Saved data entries
*** Begin section ***

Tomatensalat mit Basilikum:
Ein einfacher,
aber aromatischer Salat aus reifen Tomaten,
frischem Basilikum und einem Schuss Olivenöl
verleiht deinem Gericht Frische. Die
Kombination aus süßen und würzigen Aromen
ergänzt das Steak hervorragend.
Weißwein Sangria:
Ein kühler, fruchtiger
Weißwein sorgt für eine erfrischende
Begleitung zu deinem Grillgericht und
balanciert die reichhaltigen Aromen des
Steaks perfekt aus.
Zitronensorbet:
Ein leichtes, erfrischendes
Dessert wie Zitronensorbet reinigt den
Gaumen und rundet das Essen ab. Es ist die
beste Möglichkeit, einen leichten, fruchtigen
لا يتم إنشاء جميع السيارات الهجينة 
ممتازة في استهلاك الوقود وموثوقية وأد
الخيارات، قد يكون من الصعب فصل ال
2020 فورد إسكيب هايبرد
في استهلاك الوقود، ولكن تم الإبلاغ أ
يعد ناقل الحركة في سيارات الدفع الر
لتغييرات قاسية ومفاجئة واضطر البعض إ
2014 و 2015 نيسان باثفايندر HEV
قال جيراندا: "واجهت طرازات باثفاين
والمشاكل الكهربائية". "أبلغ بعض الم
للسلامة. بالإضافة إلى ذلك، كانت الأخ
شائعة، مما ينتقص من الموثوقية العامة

*** End section ***
*** Begin section ***

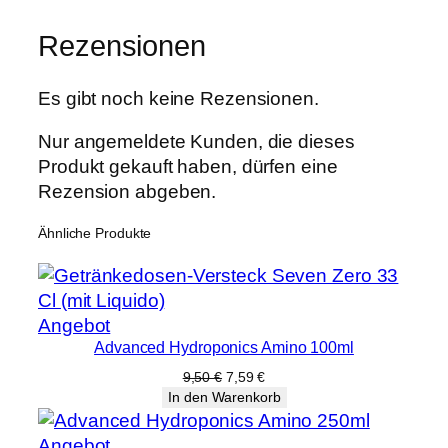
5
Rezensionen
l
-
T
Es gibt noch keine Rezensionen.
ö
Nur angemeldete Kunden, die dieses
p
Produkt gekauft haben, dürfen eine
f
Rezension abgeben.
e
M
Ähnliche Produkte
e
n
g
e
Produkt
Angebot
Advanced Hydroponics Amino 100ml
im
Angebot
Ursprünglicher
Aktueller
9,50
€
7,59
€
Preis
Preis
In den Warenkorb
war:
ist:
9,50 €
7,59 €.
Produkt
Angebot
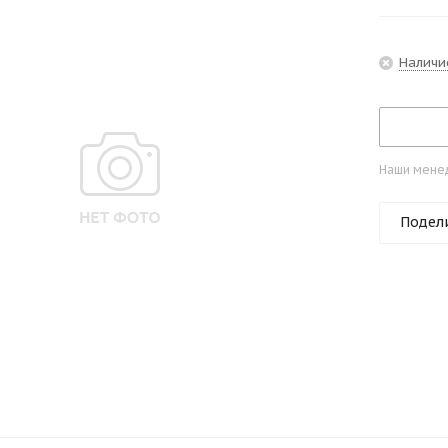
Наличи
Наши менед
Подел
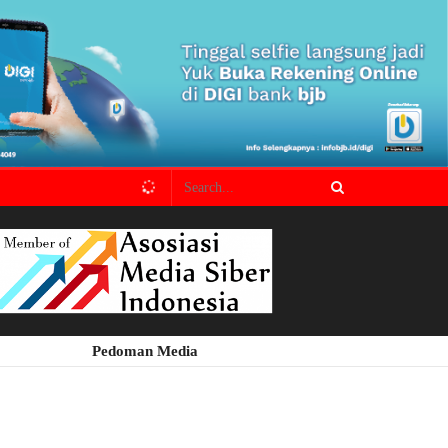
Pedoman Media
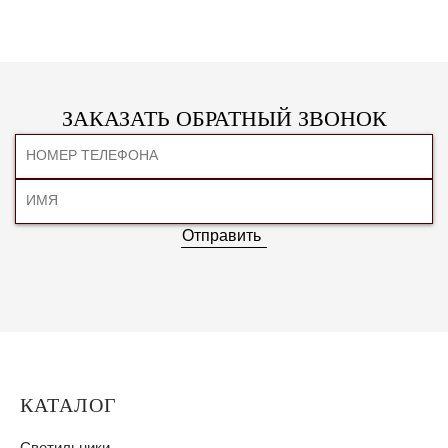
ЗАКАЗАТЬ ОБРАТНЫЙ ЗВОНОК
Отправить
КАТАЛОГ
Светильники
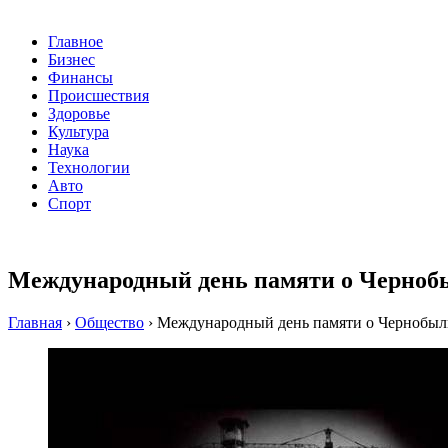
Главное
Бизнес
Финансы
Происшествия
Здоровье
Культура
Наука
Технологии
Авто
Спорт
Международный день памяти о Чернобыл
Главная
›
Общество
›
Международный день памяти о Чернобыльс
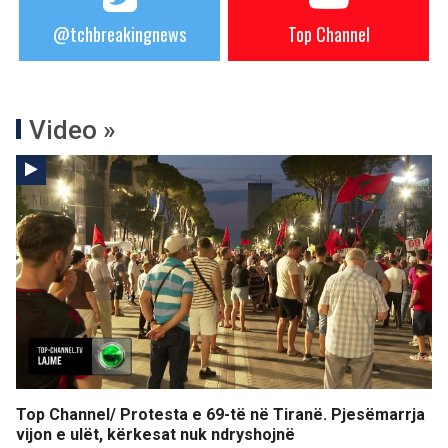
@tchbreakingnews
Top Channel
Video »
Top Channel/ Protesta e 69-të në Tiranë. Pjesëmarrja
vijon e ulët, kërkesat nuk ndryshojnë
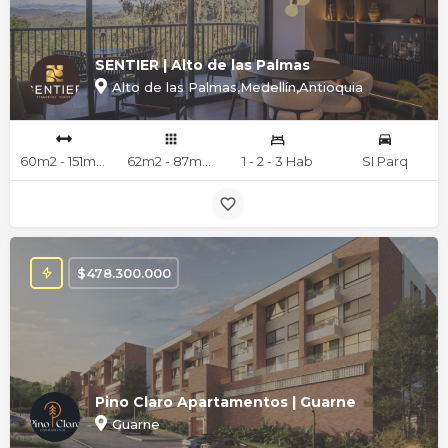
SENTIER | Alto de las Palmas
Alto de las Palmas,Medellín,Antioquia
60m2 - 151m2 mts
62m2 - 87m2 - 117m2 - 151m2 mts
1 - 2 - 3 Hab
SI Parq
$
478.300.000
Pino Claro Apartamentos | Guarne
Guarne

*** End section ***

Required work ▸
Show every line of the material above that contains the word "Aromen", treating uppercase and lowercase letters as different.

Problem solution ▸
Kombination aus süßen und würzigen Aromen
balanciert die reichhaltigen Aromen des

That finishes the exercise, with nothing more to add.